— start of EXCERPTED PASSAGE —
Modeling Variation to Compare Groups

When we compare groups we now need to consider two different sources of variation that impact the differences in summary measures: experimental variation and sampling variation. In practice, these sources of variation are a function of the study design—how participants are selected from the larger population, and how they are assigned to groups.

Figure 1: The two key questions for determining the source of variation that needs to be modeled are: (1) How are people selected into the sample from the population? and (2) How are people assigned to groups?. For both questions was it random or not?

If we dichotomize the answers to these two key questions as either “randomly” or “not randomly”, this results in four potential study designs. These designs are listed in Table 1 along with the source of variation that we need to model for each of them.

Table 1: Four potential study designs based on whether the answers to the two key questions are ‘random’ or ‘not random’. The source of variation we model in practice for each study design is also indicated.

How are people selected into the sample from the population?	How are people assigned to groups?	Variation to be Modeled
Random selection	Random assignment	Sampling variation (from selection from the population)
Non-random selection	Random assignment	Experimental variation (from assignment to groups)
Random selection	Non-random assignment	Sampling variation (from selection from the population)
Non-random selection	Non-random assignment	Sampling variation (from selection from the population)

Lastly, we indicate the test and the corresponding TinkerPlots sampler for modeling these sources of variation in Table 2.

Table 2: How to model different sources of variation.

Variation Modeled	Test	TinkerPlots Sampler
Experimental variation (from assignment to groups)	Randomization	Two sampling devices: (1) outcomes (sampled without replacement); and (2) group labels (sampled without replacement)
Sampling variation (from selection from the population)	Bootstrap	Two sampling devices: (1) outcomes (sampled with replacement); and (2) group labels (sampled without replacement)
— end of EXCERPTED PASSAGE —
**EXERCISE DETAILS:**
In the text on modeling variation to compare groups, which study design calls for modeling experimental variation rather than sampling variation?
— start of LISTED RECORDS —
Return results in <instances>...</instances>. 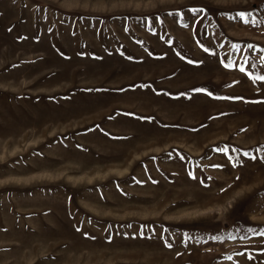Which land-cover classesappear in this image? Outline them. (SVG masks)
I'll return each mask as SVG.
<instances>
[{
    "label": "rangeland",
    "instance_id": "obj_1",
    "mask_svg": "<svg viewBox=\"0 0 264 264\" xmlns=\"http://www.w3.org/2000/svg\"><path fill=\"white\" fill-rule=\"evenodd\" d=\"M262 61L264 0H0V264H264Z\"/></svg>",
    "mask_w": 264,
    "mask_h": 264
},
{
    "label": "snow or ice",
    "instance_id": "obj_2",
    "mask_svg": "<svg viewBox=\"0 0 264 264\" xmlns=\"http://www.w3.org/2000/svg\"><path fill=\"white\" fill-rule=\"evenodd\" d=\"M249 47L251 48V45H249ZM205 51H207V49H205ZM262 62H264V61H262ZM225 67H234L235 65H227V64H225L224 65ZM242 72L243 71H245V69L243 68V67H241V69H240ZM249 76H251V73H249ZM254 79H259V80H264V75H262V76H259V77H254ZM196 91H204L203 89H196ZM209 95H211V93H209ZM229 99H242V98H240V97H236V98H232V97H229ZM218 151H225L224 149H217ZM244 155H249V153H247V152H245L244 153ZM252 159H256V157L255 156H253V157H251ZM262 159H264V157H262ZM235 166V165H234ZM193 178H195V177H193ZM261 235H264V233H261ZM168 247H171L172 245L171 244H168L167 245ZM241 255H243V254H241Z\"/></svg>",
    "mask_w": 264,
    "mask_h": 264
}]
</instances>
— end of LISTED RECORDS —
— start of LISTED RECORDS —
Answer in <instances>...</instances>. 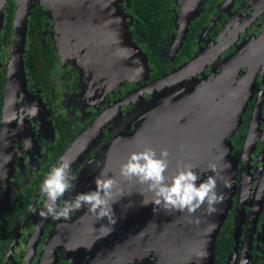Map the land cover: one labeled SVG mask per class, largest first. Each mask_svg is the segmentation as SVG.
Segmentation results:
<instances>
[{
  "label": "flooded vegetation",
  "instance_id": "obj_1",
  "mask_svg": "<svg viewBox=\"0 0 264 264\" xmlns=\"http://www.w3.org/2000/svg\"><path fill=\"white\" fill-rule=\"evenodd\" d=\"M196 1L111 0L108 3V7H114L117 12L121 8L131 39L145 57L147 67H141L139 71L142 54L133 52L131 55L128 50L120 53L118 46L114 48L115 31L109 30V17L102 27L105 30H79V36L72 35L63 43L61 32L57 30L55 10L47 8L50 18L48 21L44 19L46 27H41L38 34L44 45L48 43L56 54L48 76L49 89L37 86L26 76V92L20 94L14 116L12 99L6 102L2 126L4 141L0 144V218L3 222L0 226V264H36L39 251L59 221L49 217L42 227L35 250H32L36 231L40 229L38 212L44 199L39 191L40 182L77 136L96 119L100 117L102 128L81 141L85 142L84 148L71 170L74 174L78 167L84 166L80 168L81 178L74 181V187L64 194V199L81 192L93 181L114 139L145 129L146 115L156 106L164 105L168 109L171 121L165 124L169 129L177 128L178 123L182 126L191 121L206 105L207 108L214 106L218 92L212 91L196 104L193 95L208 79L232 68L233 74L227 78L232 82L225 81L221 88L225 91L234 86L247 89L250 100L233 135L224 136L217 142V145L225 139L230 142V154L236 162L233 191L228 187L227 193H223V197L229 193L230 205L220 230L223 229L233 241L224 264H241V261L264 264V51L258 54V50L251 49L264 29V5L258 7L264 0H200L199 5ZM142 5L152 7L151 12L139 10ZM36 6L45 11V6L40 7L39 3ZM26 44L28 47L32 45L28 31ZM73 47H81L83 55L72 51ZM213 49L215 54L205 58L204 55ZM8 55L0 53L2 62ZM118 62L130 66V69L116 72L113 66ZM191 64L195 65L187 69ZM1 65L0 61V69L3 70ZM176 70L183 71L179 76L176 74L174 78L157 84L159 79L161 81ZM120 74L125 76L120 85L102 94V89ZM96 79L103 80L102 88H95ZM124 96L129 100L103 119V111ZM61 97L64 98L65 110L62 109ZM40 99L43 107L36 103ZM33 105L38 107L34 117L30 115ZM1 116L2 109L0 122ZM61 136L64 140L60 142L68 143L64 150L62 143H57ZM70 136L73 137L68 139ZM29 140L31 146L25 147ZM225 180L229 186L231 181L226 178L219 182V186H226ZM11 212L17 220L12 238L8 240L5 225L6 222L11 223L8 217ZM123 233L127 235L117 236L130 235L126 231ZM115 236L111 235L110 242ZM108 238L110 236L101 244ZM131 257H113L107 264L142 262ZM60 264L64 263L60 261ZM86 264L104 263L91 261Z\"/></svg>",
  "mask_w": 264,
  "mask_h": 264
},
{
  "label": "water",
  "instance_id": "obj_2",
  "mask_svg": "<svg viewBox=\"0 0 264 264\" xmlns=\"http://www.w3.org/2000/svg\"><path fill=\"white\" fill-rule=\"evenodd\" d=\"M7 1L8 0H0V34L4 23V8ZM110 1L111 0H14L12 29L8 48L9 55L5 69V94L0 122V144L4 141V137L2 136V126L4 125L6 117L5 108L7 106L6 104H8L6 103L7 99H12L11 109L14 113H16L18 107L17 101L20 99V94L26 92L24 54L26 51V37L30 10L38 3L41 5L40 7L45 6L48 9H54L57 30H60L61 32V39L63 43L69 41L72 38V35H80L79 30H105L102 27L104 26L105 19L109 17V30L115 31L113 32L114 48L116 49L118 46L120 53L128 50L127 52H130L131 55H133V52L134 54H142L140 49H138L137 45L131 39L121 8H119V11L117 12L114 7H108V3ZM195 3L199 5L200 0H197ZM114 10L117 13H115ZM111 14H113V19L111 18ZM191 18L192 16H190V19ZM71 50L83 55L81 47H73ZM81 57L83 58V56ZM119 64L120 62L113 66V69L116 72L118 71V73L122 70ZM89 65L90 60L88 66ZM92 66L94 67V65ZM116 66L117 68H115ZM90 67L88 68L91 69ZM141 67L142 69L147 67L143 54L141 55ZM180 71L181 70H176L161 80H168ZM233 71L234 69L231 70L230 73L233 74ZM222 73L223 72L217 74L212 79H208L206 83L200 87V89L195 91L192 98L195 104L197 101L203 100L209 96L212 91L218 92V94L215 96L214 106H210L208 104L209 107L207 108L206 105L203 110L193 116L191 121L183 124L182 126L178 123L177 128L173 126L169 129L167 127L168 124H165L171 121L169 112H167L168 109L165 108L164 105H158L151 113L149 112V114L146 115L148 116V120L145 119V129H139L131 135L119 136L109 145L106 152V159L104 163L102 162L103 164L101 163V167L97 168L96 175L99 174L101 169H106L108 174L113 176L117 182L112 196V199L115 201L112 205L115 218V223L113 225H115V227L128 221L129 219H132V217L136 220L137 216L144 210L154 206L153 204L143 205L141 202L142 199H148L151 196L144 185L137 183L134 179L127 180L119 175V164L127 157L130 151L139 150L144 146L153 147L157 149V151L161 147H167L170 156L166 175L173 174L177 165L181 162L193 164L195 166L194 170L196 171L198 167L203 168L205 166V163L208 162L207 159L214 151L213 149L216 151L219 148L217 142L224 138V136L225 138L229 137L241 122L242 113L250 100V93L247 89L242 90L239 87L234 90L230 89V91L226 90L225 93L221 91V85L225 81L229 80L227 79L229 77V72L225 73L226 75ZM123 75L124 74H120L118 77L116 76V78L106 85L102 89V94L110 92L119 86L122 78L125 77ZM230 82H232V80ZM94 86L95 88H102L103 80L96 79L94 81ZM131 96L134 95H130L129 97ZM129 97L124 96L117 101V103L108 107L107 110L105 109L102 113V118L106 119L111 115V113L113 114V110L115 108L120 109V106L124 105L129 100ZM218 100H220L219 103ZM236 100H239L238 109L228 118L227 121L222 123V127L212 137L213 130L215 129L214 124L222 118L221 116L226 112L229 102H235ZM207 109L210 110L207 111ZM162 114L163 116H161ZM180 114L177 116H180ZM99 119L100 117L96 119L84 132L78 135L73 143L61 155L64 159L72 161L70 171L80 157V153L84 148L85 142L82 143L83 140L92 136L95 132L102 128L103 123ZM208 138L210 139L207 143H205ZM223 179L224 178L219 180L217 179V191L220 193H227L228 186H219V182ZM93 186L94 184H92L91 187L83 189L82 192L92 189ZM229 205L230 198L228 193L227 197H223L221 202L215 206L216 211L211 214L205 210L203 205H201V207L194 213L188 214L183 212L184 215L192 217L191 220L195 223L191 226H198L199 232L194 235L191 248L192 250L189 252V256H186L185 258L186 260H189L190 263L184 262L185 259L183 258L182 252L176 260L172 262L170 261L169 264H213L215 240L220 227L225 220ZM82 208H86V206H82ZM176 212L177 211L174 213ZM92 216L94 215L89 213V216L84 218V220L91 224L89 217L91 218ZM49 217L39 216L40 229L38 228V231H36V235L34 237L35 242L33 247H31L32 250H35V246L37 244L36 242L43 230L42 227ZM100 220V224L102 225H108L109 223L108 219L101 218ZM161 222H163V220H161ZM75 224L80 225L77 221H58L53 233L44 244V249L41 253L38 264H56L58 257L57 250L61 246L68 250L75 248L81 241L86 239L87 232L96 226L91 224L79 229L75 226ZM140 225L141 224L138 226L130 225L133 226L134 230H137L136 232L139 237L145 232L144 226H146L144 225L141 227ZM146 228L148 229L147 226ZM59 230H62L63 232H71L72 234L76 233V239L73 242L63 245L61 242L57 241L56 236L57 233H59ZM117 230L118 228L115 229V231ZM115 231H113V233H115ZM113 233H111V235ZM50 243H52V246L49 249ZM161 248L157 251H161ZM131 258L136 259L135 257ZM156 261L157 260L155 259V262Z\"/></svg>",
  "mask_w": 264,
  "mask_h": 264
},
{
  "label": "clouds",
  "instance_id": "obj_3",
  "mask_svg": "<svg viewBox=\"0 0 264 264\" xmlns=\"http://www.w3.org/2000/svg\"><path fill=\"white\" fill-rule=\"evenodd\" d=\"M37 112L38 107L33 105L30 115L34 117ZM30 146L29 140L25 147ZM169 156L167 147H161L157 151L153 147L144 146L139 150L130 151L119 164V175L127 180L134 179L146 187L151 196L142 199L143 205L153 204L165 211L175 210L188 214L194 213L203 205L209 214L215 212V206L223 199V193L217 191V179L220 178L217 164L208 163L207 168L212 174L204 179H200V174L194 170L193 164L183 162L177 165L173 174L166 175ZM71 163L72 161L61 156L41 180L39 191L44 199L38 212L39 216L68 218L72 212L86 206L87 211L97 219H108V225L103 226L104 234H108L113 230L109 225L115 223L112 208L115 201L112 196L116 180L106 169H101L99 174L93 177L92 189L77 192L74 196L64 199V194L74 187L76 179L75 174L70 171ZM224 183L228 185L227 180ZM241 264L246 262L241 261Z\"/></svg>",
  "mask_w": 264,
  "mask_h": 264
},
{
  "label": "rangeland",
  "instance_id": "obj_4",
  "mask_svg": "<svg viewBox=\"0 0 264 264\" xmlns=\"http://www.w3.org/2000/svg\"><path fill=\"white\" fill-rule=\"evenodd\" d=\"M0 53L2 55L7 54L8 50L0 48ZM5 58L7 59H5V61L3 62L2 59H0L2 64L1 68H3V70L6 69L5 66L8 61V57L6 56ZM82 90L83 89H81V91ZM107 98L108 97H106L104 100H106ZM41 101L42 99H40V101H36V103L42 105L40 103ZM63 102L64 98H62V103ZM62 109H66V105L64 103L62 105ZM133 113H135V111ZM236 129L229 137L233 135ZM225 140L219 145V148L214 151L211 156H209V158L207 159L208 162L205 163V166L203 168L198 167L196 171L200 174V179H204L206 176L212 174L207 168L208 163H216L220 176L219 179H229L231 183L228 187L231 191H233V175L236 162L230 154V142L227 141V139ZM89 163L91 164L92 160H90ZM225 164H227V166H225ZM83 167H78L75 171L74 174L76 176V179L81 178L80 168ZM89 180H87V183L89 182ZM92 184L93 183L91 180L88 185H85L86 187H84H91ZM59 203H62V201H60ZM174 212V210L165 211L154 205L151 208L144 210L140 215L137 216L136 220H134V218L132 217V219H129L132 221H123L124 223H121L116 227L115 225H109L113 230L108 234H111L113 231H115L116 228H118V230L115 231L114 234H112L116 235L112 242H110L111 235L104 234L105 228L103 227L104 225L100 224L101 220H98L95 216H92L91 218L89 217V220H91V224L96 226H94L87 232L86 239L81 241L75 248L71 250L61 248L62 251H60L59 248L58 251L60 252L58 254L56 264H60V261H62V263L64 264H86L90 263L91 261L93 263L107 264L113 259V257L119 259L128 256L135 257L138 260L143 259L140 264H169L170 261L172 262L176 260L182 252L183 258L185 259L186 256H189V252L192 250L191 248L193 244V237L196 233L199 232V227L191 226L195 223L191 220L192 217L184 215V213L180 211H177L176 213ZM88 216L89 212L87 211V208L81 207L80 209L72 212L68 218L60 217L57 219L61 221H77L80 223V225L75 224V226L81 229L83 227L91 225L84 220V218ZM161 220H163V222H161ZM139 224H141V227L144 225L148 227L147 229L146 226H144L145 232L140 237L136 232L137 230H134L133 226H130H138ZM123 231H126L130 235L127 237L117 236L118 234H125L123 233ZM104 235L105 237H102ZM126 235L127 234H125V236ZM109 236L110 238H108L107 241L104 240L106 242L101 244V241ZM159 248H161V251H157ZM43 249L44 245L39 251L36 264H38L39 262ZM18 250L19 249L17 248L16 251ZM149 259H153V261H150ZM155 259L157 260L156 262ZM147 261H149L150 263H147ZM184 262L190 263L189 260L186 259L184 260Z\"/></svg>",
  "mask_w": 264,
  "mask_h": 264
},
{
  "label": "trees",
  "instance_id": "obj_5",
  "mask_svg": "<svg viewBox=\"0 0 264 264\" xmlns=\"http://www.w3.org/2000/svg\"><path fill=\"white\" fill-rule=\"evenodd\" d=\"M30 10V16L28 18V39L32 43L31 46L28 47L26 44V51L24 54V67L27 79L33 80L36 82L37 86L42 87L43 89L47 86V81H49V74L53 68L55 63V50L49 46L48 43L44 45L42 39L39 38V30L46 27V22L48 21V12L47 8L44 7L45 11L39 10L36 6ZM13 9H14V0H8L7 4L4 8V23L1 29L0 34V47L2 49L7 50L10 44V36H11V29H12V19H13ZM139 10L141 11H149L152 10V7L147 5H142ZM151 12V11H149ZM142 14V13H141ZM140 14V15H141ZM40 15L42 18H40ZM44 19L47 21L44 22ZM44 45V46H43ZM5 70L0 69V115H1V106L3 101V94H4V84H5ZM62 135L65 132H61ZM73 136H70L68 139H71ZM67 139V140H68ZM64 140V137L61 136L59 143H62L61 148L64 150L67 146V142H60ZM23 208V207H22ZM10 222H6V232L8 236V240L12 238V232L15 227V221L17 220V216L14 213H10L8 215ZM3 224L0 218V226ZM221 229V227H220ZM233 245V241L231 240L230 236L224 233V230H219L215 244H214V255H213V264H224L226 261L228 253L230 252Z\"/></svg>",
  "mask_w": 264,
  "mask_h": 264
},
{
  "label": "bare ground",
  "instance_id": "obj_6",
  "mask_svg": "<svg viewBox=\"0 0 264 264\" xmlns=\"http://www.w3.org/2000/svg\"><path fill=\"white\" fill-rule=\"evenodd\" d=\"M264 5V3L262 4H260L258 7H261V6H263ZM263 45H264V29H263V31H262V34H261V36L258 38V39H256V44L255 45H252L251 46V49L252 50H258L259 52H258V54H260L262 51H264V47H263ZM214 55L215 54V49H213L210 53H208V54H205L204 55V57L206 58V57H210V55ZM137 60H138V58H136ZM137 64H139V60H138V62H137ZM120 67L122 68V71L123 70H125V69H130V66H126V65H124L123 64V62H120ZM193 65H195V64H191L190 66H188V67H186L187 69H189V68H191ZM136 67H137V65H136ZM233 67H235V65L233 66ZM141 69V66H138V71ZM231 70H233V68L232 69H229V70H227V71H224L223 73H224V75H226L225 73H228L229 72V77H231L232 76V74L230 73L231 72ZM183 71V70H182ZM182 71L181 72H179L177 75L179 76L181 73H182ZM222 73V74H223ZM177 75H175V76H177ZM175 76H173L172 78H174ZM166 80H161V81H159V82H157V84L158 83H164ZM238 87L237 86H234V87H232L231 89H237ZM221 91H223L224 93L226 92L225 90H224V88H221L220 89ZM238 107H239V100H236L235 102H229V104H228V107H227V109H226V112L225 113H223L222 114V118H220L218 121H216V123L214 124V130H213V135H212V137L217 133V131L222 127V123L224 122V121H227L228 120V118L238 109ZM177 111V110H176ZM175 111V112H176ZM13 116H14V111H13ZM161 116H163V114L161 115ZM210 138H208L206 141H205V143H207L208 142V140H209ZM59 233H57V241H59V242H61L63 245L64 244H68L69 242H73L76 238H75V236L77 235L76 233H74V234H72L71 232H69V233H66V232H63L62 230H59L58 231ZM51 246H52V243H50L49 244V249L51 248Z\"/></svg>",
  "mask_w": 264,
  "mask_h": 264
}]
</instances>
— end of LISTED RECORDS —
**FULL RESPONSE:**
The design with non-random selection into the sample and random assignment to groups.